- **EXERCISE SET**:
[1] Reproduce, character for character, the portion of the Alzheimer's disease passage starting at "Alzheimer's disease (AD)" and ending at "in the body.".
[2] Render this sentence from the Alzheimer's disease passage in Spanish: "Alzheimer's disease (AD) is a debilitating incurable disease that affects millions of patients worldwide."
[3] List every abbreviation that the Alzheimer's disease passage introduces in parentheses, each with the term it stands for.

Alzheimer's disease (AD) is a debilitating incurable disease that affects millions of patients worldwide. Deposits of amyloid beta (Aβ) amyloid in the brain is key to AD pathology at early stages. Apolipoprotein E (apoE) interacts with A? and can influence this pathologic process. Although apoE-Aβ interactions have been extensively studied and have been proposed as a therapeutic target in AD, results of prior studies are confusing. Some report that apoE promotes Aβ amyloid formation while others report that apoE blocks this pathological process.
A new biophysical study from researchers at Boston University Chobanian & Avedisian School of Medicine explains why apoE and other apolipoproteins co-deposit with amyloids and provides a structural basis for understanding how apolipoproteins modulate amyloid growth and proliferation in the body.

- **DATASET RECORDS**:

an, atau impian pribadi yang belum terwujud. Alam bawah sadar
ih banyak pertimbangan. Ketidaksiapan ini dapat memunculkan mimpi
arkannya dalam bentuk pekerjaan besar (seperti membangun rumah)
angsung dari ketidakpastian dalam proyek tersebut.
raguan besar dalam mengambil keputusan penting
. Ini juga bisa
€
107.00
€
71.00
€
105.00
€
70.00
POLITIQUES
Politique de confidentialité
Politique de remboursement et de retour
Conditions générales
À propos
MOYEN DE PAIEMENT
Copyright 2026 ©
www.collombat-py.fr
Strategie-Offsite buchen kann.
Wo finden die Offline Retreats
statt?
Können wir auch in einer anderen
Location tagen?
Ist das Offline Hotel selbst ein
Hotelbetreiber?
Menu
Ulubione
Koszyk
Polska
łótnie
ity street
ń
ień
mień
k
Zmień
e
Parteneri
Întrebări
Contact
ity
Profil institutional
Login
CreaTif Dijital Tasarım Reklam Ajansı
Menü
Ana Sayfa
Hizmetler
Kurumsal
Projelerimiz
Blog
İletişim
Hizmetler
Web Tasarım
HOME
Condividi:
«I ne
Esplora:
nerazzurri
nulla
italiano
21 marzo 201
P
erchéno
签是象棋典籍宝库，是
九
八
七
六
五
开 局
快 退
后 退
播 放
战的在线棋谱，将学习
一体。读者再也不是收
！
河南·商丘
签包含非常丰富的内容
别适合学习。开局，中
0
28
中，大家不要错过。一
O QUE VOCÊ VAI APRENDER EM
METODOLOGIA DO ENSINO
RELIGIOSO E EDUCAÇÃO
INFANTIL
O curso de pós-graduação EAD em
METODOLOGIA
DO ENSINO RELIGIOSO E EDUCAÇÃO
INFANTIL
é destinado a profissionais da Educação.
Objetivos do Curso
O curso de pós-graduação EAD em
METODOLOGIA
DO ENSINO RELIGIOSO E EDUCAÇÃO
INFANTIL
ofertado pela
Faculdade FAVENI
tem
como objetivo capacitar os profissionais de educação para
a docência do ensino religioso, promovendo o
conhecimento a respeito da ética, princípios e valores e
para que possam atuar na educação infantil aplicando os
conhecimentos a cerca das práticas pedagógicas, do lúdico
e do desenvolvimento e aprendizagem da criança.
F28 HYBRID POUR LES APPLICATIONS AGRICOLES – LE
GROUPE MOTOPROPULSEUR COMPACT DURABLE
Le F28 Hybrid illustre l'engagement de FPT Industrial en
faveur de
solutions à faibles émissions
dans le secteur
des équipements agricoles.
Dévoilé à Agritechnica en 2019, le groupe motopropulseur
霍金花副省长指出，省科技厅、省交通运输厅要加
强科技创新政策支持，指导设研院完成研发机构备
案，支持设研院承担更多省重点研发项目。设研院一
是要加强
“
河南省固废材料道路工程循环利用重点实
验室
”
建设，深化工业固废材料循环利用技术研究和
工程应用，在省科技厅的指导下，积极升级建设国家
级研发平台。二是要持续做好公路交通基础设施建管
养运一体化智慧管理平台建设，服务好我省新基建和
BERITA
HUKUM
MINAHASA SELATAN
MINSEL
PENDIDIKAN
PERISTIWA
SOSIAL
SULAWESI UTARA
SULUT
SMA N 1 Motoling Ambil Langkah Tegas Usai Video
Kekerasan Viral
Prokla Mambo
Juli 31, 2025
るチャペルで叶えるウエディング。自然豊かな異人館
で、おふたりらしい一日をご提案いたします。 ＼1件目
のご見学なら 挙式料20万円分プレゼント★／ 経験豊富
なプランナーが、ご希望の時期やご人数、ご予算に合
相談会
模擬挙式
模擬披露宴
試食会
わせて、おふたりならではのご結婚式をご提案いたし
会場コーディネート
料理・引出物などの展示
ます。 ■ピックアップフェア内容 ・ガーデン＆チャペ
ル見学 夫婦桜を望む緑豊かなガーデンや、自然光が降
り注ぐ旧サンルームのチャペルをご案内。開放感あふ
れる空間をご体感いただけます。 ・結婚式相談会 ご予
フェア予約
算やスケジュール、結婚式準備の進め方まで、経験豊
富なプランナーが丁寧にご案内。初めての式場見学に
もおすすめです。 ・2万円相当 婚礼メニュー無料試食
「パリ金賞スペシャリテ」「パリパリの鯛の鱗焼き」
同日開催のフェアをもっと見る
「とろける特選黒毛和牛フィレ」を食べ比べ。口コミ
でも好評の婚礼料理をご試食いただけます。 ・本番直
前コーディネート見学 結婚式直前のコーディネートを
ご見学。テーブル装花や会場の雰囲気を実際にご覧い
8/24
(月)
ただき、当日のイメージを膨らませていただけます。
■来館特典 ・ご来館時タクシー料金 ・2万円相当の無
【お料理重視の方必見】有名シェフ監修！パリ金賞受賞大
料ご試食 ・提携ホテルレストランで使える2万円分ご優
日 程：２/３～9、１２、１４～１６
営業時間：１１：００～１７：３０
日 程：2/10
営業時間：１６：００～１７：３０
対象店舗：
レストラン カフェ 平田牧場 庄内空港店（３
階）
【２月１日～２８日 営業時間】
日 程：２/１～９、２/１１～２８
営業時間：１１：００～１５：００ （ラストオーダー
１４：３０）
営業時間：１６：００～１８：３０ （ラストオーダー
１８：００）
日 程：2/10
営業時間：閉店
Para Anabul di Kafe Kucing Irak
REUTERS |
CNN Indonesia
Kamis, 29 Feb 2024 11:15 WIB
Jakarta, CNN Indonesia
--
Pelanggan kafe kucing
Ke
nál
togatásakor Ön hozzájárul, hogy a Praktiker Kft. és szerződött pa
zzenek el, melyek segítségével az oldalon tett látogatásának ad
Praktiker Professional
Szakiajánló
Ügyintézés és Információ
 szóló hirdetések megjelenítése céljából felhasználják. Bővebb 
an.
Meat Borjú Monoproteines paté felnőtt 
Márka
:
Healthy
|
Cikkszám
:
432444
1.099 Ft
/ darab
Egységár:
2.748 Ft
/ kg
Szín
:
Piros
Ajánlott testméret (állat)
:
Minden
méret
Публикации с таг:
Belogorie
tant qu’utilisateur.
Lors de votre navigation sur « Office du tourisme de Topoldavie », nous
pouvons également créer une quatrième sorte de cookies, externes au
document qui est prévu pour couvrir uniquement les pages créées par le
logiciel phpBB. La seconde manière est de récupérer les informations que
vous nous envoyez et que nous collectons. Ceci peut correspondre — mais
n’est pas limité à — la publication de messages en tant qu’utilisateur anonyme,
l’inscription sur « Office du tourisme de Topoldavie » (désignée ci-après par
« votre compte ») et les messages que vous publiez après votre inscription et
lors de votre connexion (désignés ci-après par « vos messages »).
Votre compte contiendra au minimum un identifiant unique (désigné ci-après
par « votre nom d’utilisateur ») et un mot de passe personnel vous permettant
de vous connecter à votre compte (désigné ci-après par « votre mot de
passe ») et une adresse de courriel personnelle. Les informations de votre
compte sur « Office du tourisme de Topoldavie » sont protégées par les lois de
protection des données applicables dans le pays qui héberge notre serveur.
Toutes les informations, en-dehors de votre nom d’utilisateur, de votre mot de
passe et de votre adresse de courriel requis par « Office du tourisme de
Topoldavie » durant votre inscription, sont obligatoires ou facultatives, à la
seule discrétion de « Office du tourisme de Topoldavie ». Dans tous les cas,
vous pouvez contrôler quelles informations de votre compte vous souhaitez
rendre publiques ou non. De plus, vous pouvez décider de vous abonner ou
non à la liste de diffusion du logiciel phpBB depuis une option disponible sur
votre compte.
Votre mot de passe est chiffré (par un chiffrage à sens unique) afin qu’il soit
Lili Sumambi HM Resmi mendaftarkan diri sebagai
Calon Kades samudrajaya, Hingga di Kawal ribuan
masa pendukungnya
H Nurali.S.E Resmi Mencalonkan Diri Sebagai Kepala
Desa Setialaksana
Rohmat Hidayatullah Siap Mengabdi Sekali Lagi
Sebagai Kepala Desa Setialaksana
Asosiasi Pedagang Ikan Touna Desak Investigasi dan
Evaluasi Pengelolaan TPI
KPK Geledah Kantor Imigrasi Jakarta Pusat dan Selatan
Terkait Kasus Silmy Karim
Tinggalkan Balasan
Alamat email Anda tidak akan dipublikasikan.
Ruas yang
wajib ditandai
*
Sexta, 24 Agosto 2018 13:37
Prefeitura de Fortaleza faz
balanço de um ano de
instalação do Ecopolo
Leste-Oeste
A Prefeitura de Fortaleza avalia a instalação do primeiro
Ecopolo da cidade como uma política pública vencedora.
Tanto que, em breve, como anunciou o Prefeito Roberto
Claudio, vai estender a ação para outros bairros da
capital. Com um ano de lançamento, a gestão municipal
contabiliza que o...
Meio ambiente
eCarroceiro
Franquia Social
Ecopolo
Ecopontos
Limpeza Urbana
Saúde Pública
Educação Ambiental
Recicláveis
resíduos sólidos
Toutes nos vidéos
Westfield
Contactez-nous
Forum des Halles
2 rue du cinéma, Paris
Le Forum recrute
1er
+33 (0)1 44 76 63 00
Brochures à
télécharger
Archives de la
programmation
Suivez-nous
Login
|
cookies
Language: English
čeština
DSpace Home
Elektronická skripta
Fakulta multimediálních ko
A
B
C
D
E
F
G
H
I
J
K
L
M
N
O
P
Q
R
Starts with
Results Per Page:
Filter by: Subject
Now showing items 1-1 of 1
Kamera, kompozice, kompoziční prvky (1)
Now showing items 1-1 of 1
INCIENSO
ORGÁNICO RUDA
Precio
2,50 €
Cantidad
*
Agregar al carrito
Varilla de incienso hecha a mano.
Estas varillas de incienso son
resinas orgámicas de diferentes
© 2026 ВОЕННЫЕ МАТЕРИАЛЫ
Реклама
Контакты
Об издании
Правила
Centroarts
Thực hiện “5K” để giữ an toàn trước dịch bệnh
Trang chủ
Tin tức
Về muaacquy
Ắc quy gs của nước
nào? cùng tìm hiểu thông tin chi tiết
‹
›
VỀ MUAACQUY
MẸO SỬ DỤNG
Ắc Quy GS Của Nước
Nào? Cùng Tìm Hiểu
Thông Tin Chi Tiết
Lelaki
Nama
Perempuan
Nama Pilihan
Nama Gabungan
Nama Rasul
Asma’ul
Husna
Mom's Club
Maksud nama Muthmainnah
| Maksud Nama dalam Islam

- **ANSWERS GIVEN**:
[1]
Alzheimer's disease (AD) is a debilitating incurable disease that affects millions of patients worldwide. Deposits of amyloid beta (Aβ) amyloid in the brain is key to AD pathology at early stages. Apolipoprotein E (apoE) interacts with A? and can influence this pathologic process. Although apoE-Aβ interactions have been extensively studied and have been proposed as a therapeutic target in AD, results of prior studies are confusing. Some report that apoE promotes Aβ amyloid formation while others report that apoE blocks this pathological process.
A new biophysical study from researchers at Boston University Chobanian & Avedisian School of Medicine explains why apoE and other apolipoproteins co-deposit with amyloids and provides a structural basis for understanding how apolipoproteins modulate amyloid growth and proliferation in the body.

[2] La enfermedad de Alzheimer (EA) es una enfermedad debilitante e incurable que afecta a millones de pacientes en todo el mundo.

[3]
AD: Alzheimer's disease
Aβ: amyloid beta
apoE: apolipoprotein E